In a nutshell, the use of adequate functionalized magnetic particles permits isolation and purification of a magnetically responsive analyte directly from complex matrices, which is a technology that could be used in the future for other infectious diseases.
IFAST-CRISPR device for SARS-CoV-2 detection. (A) Design and (B) photograph of the IFAST-CRISPR device. Chamber 1 = sample + GuHCl + silica paramagnetic beads; chambers 2, 4, 6, 8 = mineral oil; chamber 7 = RT-LAMP reagent; chamber 9 = CRISPR-Cas12 reagent. (C) IFAST-CRISPR device detects SARS-CoV-2 viral RNA from unprocessed nasopharyngeal (NP) swab or saliva sample in a 1 h sample-to-answer workflow. Step 1: RNA is extracted from a sample via silica paramagnetic beads and 5 M GuHCl. Step 2: The MB-isolated RNA is in vitro transcribed and amplified into DNA amplicons via RT-LAMP. Step 3: The hybridization of the targeted DNA sequence activates the gRNA-Cas12a complex to digest ssDNA probe, thereby producing a test line (T) on the lateral flow strip which can be visualized by the naked eye. (D) Principle of the lateral flow readouts for SARS-CoV-2 detection. Control line (C) appears from the intact FAM-biotinylated ssDNA reporter. Test line (T) is present from cleaved ssDNA reporter following target dsDNA-gRNA hybridization.
High sensitivity and specificity
By combining the aforementioned LAMP with CRISPR-Cas12 assays targeting the nucleoprotein gene of SARS-CoV-2, the researchers achieved visual identification of more than 470 viral copies per mL in 45 minutes – without any cross-reactivity towards seasonal coronaviruses or influenza.
Furthermore, on-chip assays revealed the ability to detect and isolate SARS-CoV-2 from one thousand genome copies of replication-deficient viral particles in one hour, with the potential to be additionally optimized and refined.
In short, this affordable, simple, and yet highly integrated platform showed sensitivity and specificity characteristics comparable to the much more expensive gold standard that is RT-qPCR – requiring only a simple heating source.

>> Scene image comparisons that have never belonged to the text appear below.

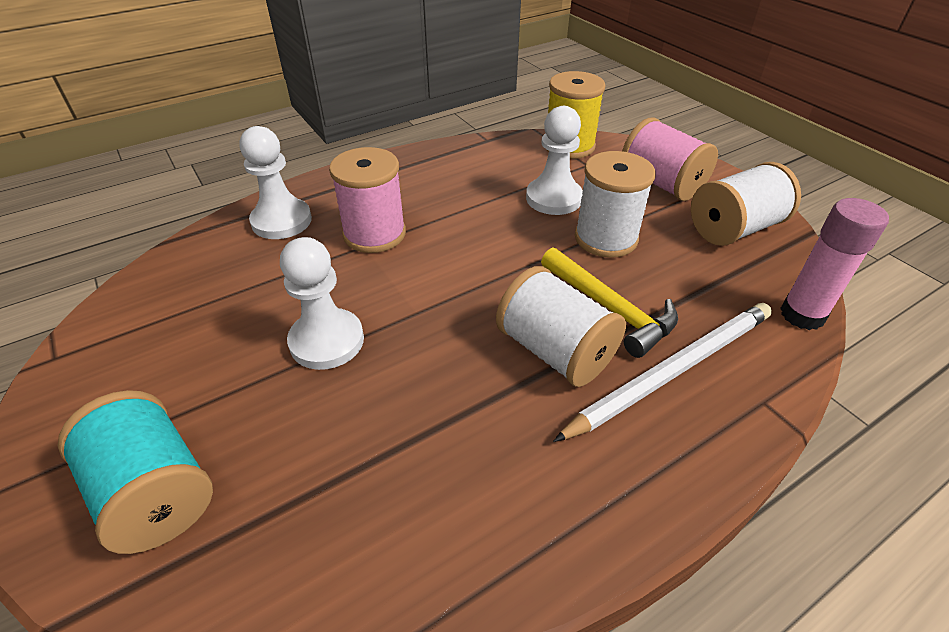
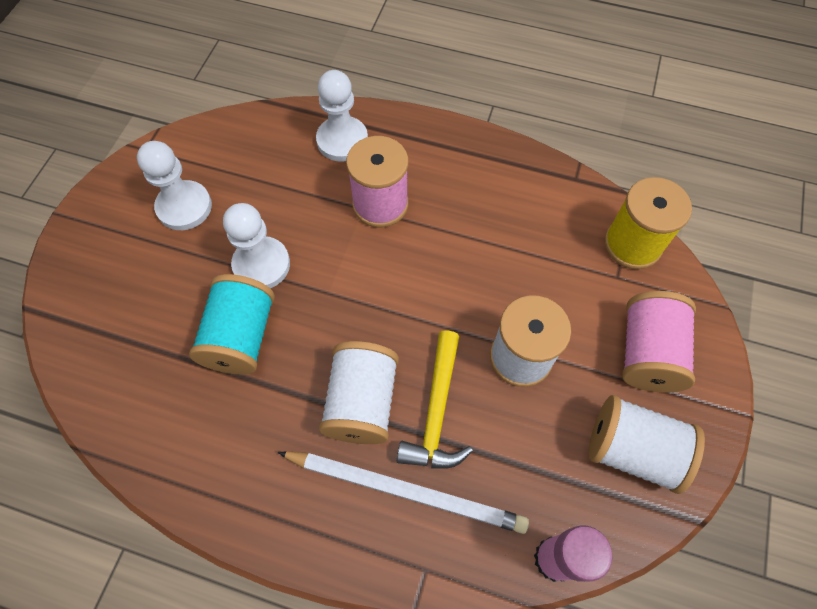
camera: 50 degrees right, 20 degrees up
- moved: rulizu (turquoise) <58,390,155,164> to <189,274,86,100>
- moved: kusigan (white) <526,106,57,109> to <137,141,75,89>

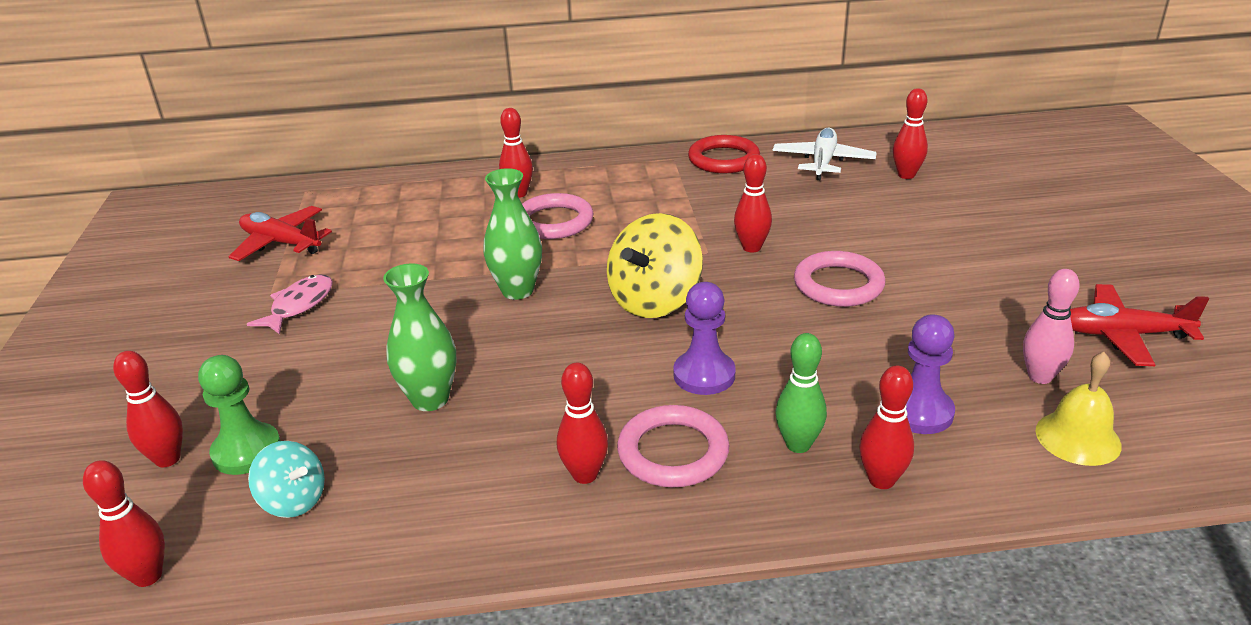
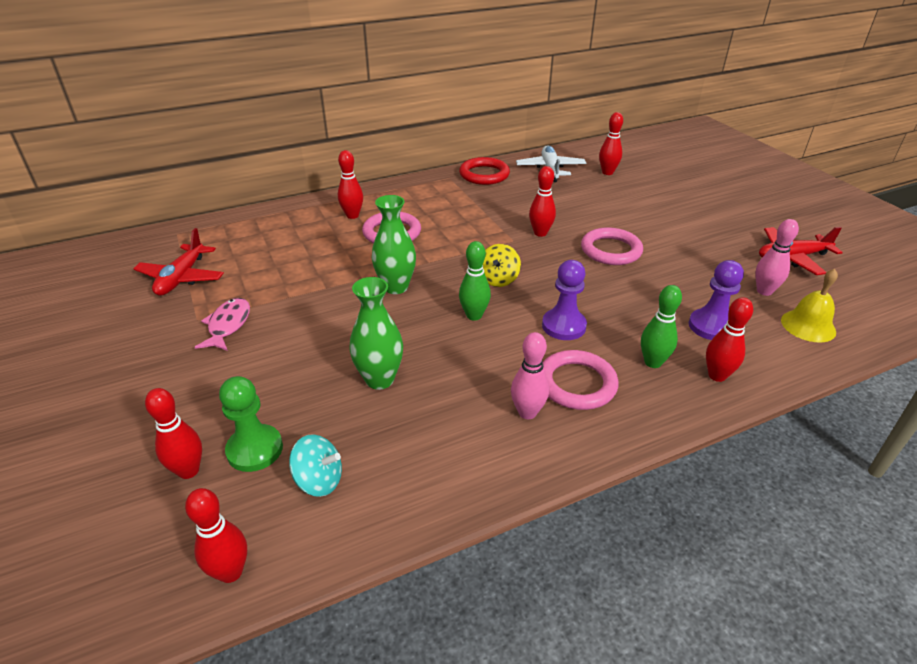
camera: 20 degrees left, 5 degrees up
- turned: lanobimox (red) <228,206,104,55> = <133,228,91,68> 90 degrees counterclockwise
- recoloured: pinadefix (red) <557,363,51,121> to pinadefix (pink) <511,332,38,87>
- resized:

Analytical validation of individual and combined on-chip assays. (A) On-chip RNA extraction, followed by RT-LAMP assays; gel electrophoresis results showing target dsDNA being amplified from MB-extracted RNA from ≥ 470 copies mL-1 initial concentrations, confirmed by test lines on lateral flow test strips (n=2). (B) On-chip CRISPR-Cas12 assays of amplicons from tube-based RNA extraction and RT-LAMP - collateral cleavage of lateral flow ssDNA reporters following the hybridization between the gRNA and dsDNA target showing a test line in positive sample from MB-extracted RNA (n=1). (C) On-chip integrated steps of RNA extraction, RT-LAMP and CRISPR-Cas-assisted detection from samples containing free genomic SARS-CoV-2 RNA (in a mixture containing HCoV-OC43 and H1N1 RNAs, n=2), and from viral particles containing SARS-CoV-2 genome (SARS-CoV-2 verification panel, n=1).
A future of diagnostics
The adaptability of this platform can definitely be implemented for CRISPR-Cas-based detections of other pathogens, which is a great promise as a future addition to the point-of-care diagnostic armamentarium, particularly in resource-limited and decentralized regions of low- and middle-income countries.

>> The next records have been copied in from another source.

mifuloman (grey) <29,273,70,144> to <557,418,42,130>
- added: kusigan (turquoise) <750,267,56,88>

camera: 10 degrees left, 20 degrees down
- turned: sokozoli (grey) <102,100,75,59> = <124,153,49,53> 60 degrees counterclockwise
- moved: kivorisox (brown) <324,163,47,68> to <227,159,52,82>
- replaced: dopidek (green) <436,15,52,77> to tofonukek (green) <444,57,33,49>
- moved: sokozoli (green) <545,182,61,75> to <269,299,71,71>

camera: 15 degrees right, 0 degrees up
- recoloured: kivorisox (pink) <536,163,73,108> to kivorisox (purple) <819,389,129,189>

“The platform required only a basic heating source such as simple incubators or hot plates which are usually available in most laboratories in low-resource settings, without the need for costly or specialized instruments”, emphasize study authors in this medRxiv paper.
Further research on multiplexing and direct interfacing of the easily obtainable Swan-brand cigarette filter for saliva specimen collection could provide a steadfast workflow for COVID-19 diagnostics from saliva samples amenable for low-resource settings.
medRxiv publishes preliminary scientific reports that are not peer-reviewed and, therefore, should not be regarded as conclusive, guide clinical practice/health-related behavior, or treated as established information.